Face aux critiques de sa majorité plurielle, dont certaines composantes estimaient que les allégements de charges représentaient des « cadeaux » au « patronat », l'argument du « contrôle » est ensuite mobilisé : le FOREC permettra de contrôler l'utilisation des baisses de charge.

Ce « fonds indépendant » est en quelque sorte le premier gage donné aux auteurs de la proposition de loi relative à la création de la commission de contrôle des fonds publics accordés aux entreprises, déposée le 14 octobre 1999 et devenue la loi n° 2001-7 du 4 Janvier 2001 relative au contrôle des fonds publics accordés aux entreprises.

Mme Martine Aubry (octobre 1999) : « Justement pour pouvoir contrôler... »

Mme Martine Aubry, ministre de l'Emploi et de la Solidarité. Pourquoi créer un fonds indépendant ? Puisque vous posez la question sur un ton aussi critique, je vous rappelle que le premier fonds de cette nature, le FSV, c'est vous qui l'avez créé. C'est exactement le même type de fonds, le même établissement public que nous mettons en place en marge du budget de la sécurité sociale.

M. François d'Aubert. Pas du tout !

M. Bernard Accoyer. Le FSV a une vocation sociale : sauver les retraites !

Mme la ministre de l'Emploi et de la Solidarité. Pourquoi ce choix ? Justement pour pouvoir contrôler -et la gauche y tient beaucoup- l'utilisation des baisses de charges.

Nous avons prévu, dans la loi sur la réduction de la durée du travail, que l'Etat, chaque année, ferait un rapport au conseil de surveillance du fonds et au Parlement, pour montrer quelles sont les conséquences de la réduction des charges sociales sur l'emploi. Si c'est cela, monsieur d'Aubert, refuser le contrôle du Parlement, je ne sais pas comment nous pourrions mieux faire !

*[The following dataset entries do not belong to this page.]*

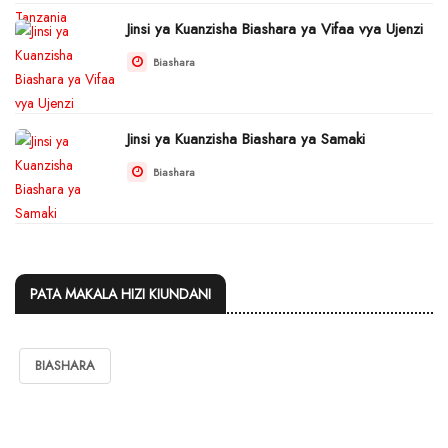
Jinsi ya Kuanzisha Biashara ya Vifaa vya Ujenzi
Biashara
Jinsi ya Kuanzisha Biashara ya Samaki
Biashara
PATA MAKALA HIZI KIUNDANI
BIASHARA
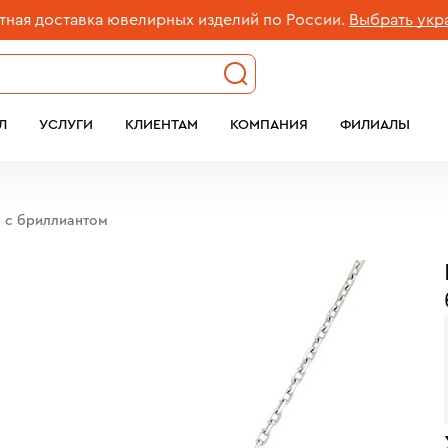
доставка ювелирных изделий по России.
Выбрать украшен
Л
УСЛУГИ
КЛИЕНТАМ
КОМПАНИЯ
ФИЛИАЛЫ
ы с бриллиантом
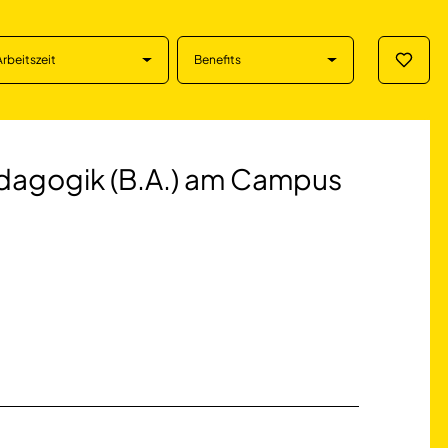
Arbeitszeit
Benefits
Merklis
 (B.A.) am Campus
dagogik (B.A.) am Campus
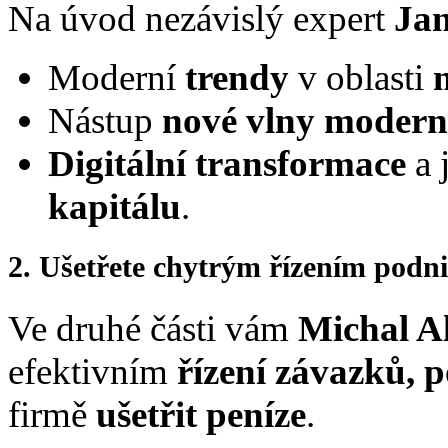
Na úvod nezávislý expert
Jan
Moderní
trendy
v oblasti
Nástup
nové vlny moderní
Digitální transformace
a 
kapitálu
.
2. Ušetřete chytrým řízením podn
Ve druhé části vám
Michal A
efektivním
řízení závazků, 
firmě
ušetřit peníze
.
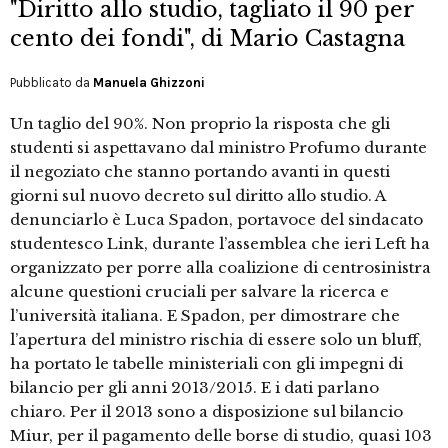
"Diritto allo studio, tagliato il 90 per
cento dei fondi", di Mario Castagna
Pubblicato da
Manuela Ghizzoni
Un taglio del 90%. Non proprio la risposta che gli
studenti si aspettavano dal ministro Profumo durante
il negoziato che stanno portando avanti in questi
giorni sul nuovo decreto sul diritto allo studio. A
denunciarlo è Luca Spadon, portavoce del sindacato
studentesco Link, durante l’assemblea che ieri Left ha
organizzato per porre alla coalizione di centrosinistra
alcune questioni cruciali per salvare la ricerca e
l’università italiana. E Spadon, per dimostrare che
l’apertura del ministro rischia di essere solo un bluff,
ha portato le tabelle ministeriali con gli impegni di
bilancio per gli anni 2013/2015. E i dati parlano
chiaro. Per il 2013 sono a disposizione sul bilancio
Miur, per il pagamento delle borse di studio, quasi 103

M. Charles de Courson. Si vous aviez intégré le fonds dans le budget, ce serait encore mieux !

Mme la ministre de l'Emploi et de la Solidarité. Non, car nous souhaitons que ce fonds soit individualisé pour pouvoir en mesurer les effets bénéfiques et pour pouvoir aussi y affecter certaines ressources.

in JO Débats Assemblée nationale, 3ème séance du 27 octobre 1999, p. 8304.

* 18 Dossier de presse «Sécurité sociale : les réformes portent leurs fruits», p. 7.